In this recipe, you are going to continuously read CSV-formatted files from a folder and transform this data into your data model.
This recipe for Apache Flink is a self-contained recipe that you can directly copy and run from your favorite editor. There is no need to download Apache Flink or Apache Kafka.
The recipe will generate one or more comma-separated values (CSV) files in a temporary directory. The files are encoded in UTF-8.
1,Shadowfax,Sauerfort
2,Quickbeam,Tremblayside
3,Galadriel,Latriciamouth
4,Denethor,Koeppshire
5,Théoden,Larsonland
6,Tom Bombadil,Hegmannton
7,Barliman Butterbur,Madelinechester
You want to consume these records in your Apache Flink application and make them available in the data model. The data model is defined in the following POJO:
@JsonPropertyOrder({"id", "character", "location"})
public class Event {
/** A Flink POJO must have public fields, or getters and setters */
public long id;
public String character;
public String location;
You have to explicitly define the order of fields using the @JsonPropertyOrder
annotation.
You are using the Apache
Flink FileSource
connector in the application to connect to your local file system. You can use
Flink's pluggable file systems
to connect to other file systems, such as S3.

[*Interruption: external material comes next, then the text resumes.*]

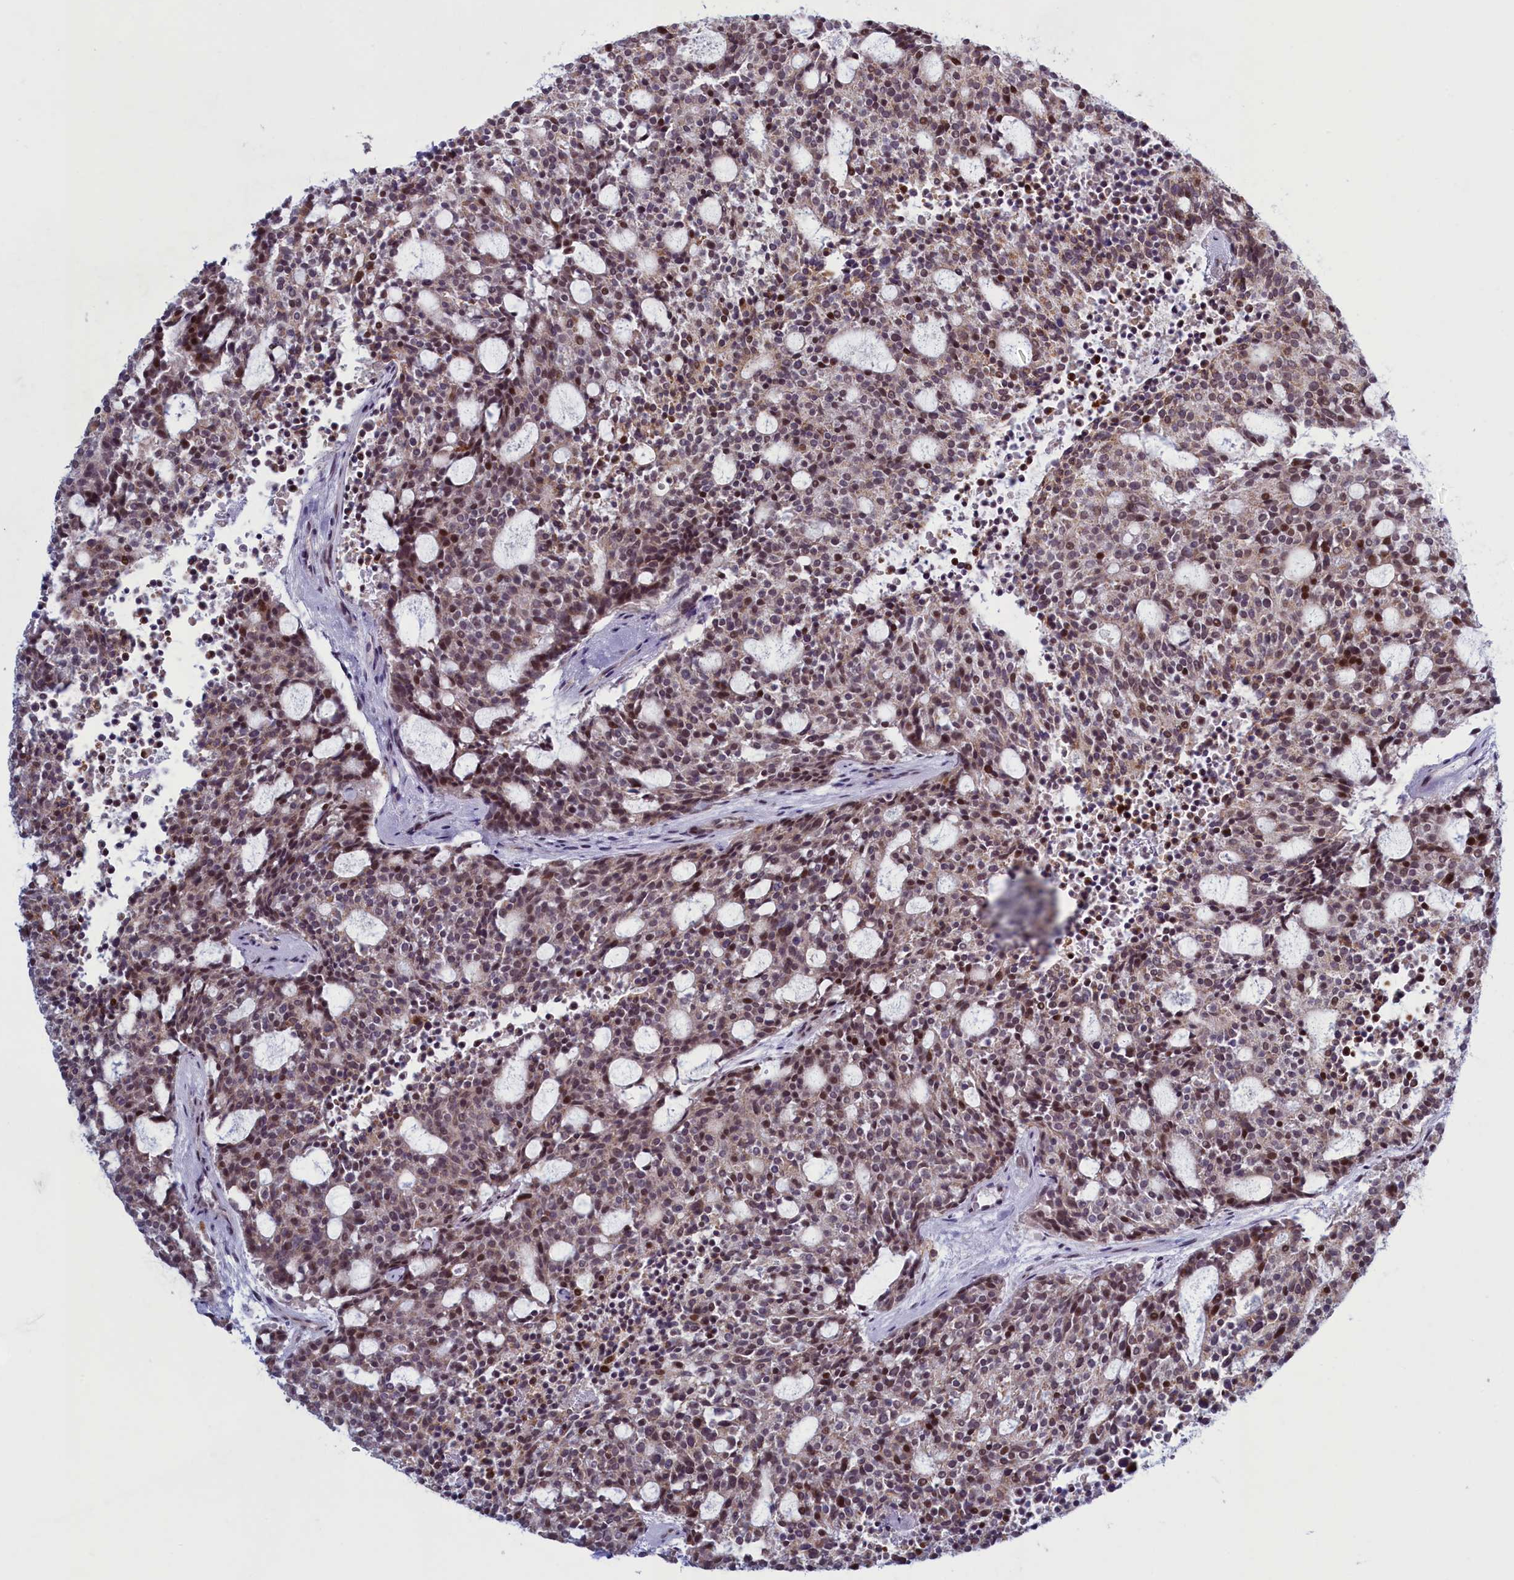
{"staining": {"intensity": "moderate", "quantity": "25%-75%", "location": "cytoplasmic/membranous,nuclear"}, "tissue": "carcinoid", "cell_type": "Tumor cells", "image_type": "cancer", "snomed": [{"axis": "morphology", "description": "Carcinoid, malignant, NOS"}, {"axis": "topography", "description": "Pancreas"}], "caption": "Immunohistochemical staining of carcinoid (malignant) reveals medium levels of moderate cytoplasmic/membranous and nuclear protein positivity in about 25%-75% of tumor cells.", "gene": "ATF7IP2", "patient": {"sex": "female", "age": 54}}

You can specify a location by providing the argument --inputFolder
.
public static void main(String[] args) throws Exception {
final ParameterTool parameters = ParameterTool.fromArgs(args);
Path inputFolder = new Path(parameters.getRequired("inputFolder"));
runJob(inputFolder);
}
Then you configure
the CsvReaderFormat
to use the defined POJO to parse the CSV files.
CsvReaderFormat<Event> csvFormat = CsvReaderFormat.forPojo(Event.class);
To complete the setup you configure the FileSource
connector with the defined csvFormat
and the directory that
you want to monitor. You configure the connector to monitor the directory every 5 seconds for any new files.
Because you are monitoring this directory continuously, the connector is set to streaming (unbounded) mode.
FileSource<Event> source =
FileSource.forRecordStreamFormat(csvFormat, dataDirectory)
.monitorContinuously(Duration.of(5, SECONDS))
.build();
final DataStreamSource<Event> file =
env.fromSource(source, WatermarkStrategy.noWatermarks(), "File");
This recipe is self-contained. You can run the ContinuousFileReadingTest#testProductionJob
class to see the full recipe
in action. The test generates csv files into a temporary directory and will output the data to the console.
You can run it directly via Maven or in your favorite editor such as IntelliJ IDEA or Visual Studio Code.
See the comments included in the code for more details.